# The records

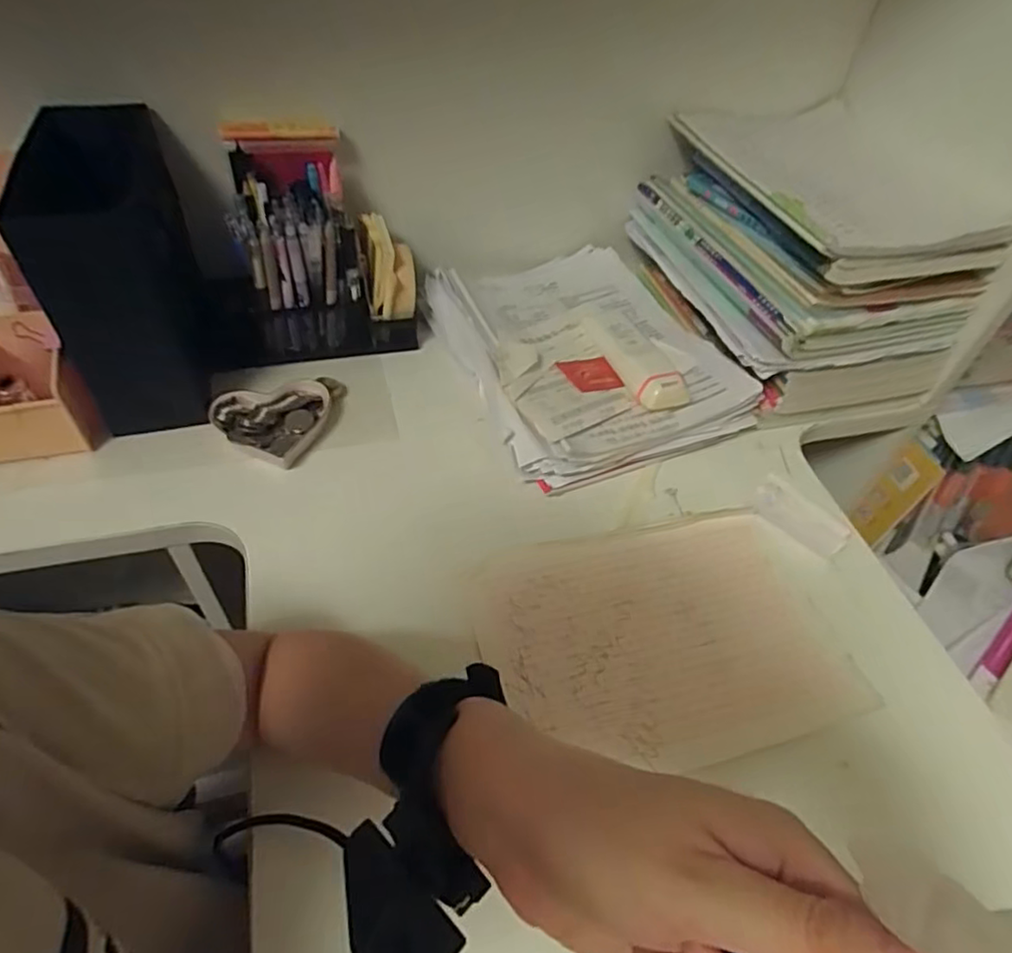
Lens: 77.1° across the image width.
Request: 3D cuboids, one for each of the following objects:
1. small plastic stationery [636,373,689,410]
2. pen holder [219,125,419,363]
[{"bbox_3d":[0.144,-0.077,0.579,0.044,0.029,0.019,-11,51,-14],"label":"small plastic stationery"},{"bbox_3d":[-0.178,-0.221,0.622,0.159,0.182,0.114,-14,52,-17],"label":"pen holder"}]

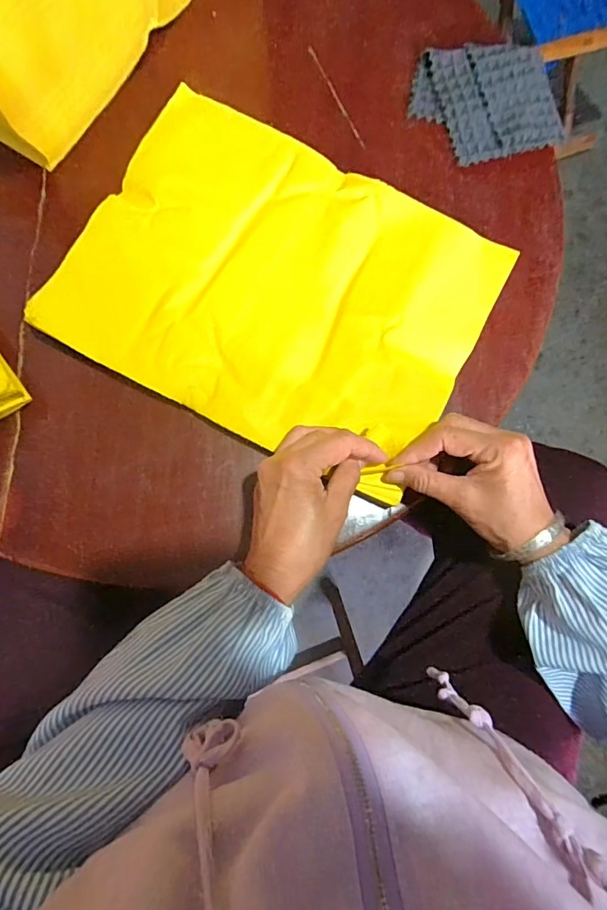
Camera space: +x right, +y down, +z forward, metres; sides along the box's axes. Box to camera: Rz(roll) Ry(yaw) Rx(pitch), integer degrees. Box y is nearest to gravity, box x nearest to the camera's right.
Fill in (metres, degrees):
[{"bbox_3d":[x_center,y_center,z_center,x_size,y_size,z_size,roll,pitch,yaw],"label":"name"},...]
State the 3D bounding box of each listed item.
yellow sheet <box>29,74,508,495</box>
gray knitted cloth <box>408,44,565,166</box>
[{"bbox_3d":[-0.018,-0.149,0.407,0.342,0.018,0.261,27,81,0],"label":"yellow sheet"},{"bbox_3d":[0.185,-0.359,0.463,0.138,0.020,0.119,-11,83,-6],"label":"gray knitted cloth"}]

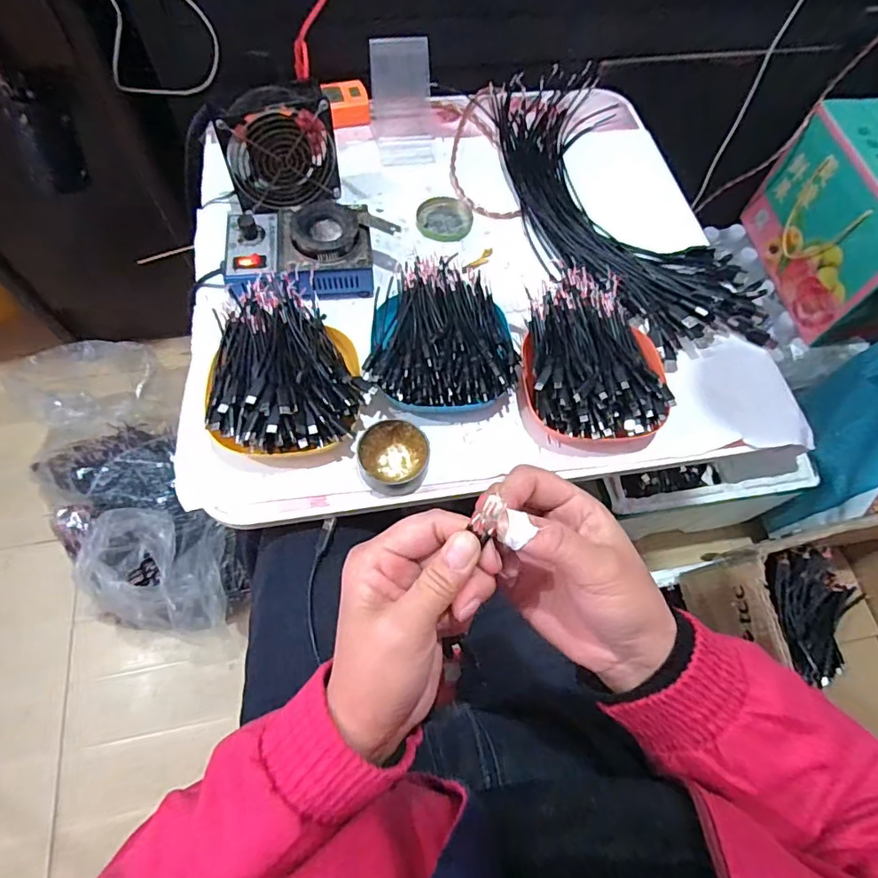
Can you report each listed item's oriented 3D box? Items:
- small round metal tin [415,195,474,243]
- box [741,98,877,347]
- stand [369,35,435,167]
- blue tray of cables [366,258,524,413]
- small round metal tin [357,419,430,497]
[{"bbox_3d":[0.006,-0.265,0.626,0.065,0.011,0.060,1,65,-3],"label":"small round metal tin"},{"bbox_3d":[0.717,-0.363,0.899,0.159,0.239,0.321,-8,66,-7],"label":"box"},{"bbox_3d":[-0.044,-0.417,0.648,0.080,0.092,0.094,-1,65,-4],"label":"stand"},{"bbox_3d":[0.004,-0.103,0.519,0.140,0.055,0.168,2,65,-2],"label":"blue tray of cables"},{"bbox_3d":[-0.040,0.017,0.476,0.062,0.027,0.065,1,65,-3],"label":"small round metal tin"}]

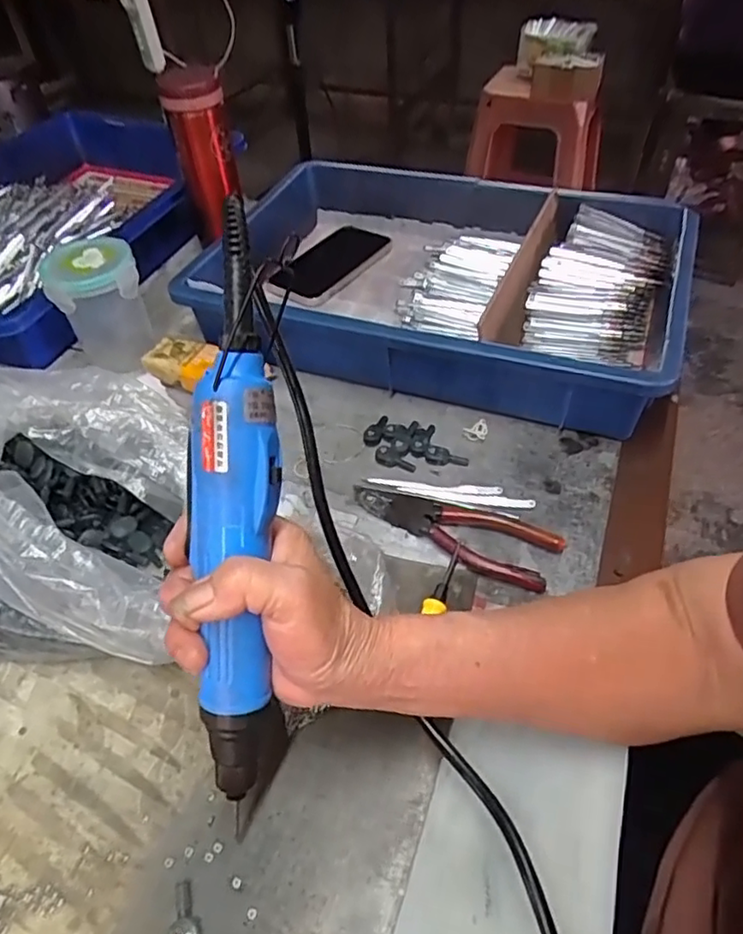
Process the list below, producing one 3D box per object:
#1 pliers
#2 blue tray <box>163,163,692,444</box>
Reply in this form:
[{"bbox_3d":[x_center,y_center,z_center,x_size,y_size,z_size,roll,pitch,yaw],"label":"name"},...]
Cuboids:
[{"bbox_3d":[0.059,0.041,0.449,0.149,0.009,0.051,22,52,21],"label":"pliers"},{"bbox_3d":[0.066,-0.176,0.617,0.429,0.106,0.283,15,50,16],"label":"blue tray"}]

# Problem details
Using the records above, copy each line that contains "metres".

# Answer to this problem
Camera space: +x right, +y down, +z forward, metres; sides along the box's axes. Box to camera: Rz(roll) Ry(yaw) Rx(pitch), integer degrees. Box y is nearest to gravity, box x nearest to the camera's right.
Fill in (metres, degrees):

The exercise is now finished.